# Villiers V6000es manual



## Stan (May 17, 2020)

I recently bought a second hand Villiers V6000ES generator and have been trying to find a manual for it. I cannot find one anywhere online (I thought I had but link doesn't work)

Does anyone have one or know where I could find one?


----------



## iowagold (Jan 22, 2020)

those v6000es parts are at





Villiers V6000 V6000ES - Parts and Spares - Generator Guru


Buy Villiers V6000 V6000ES Generator Parts now. Need advice? Engineers are always happy to help. The leader in Portable Generator Parts. USA Canada UK EU Aus NZ




www.generatorguru.com




data sheet


http://www.pumpsdirect2u.com/downloads/datasheets/8231_villiers_gensets_spec.pdf


for the manuals you are best to contact the mfg on this one.
did you buy it new or used?


----------



## Stan (May 17, 2020)

Cheers for the info. Bought it second hand. I did find those links you added but they don't have the info/parts I require. 

I have tried to find the manufacturer but it wasnt as simple as I thought. Cannot find an actual website for Villiers. After doing a bit of digging I think the generator is a Rato generator built under licence (found a Rato sticker on underside of generator) I can find manuals on Rato generator R6000D which is what I think it is based on but is not 100% identical.


----------



## Stan (May 17, 2020)

Update.
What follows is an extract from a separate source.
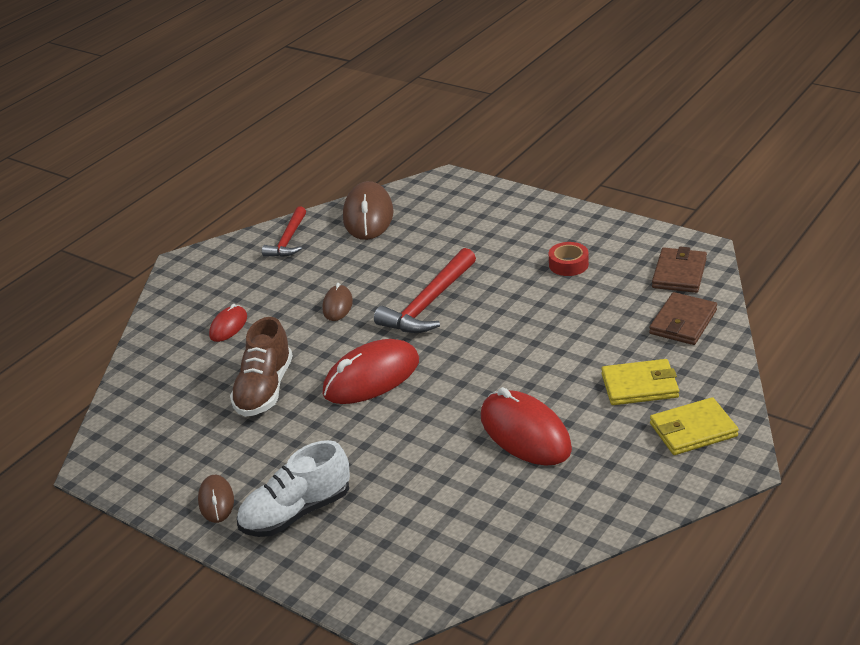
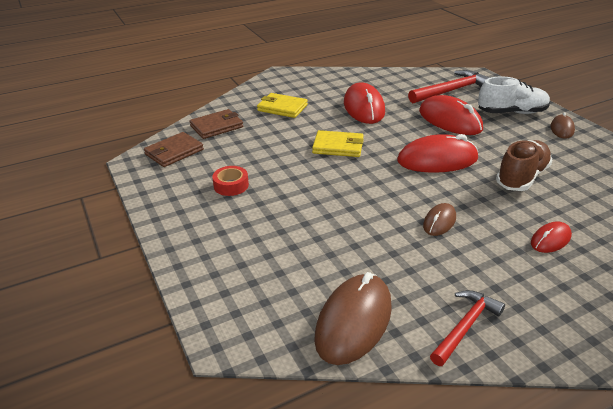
camera: 155 degrees left, 0 degrees up
red hammer [374,248,476,333] -> red hammer moved to [408,70,490,103]
yellow wallet [650,397,739,455] -> yellow wallet moved to [312,130,364,157]
none -> red mouse [419,95,483,135]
Turns out the Rato R6000D is a Genmac Powersmart G6000E. Neither are 100% identical to the Villiers V6000ES. Some useful info though.


----------



## iowagold (Jan 22, 2020)

yea contact the retail vendors they make have sources for service centers that might have links posted some where for pdf manuals.

so what manual are you looking for??
owners or parts or service?


----------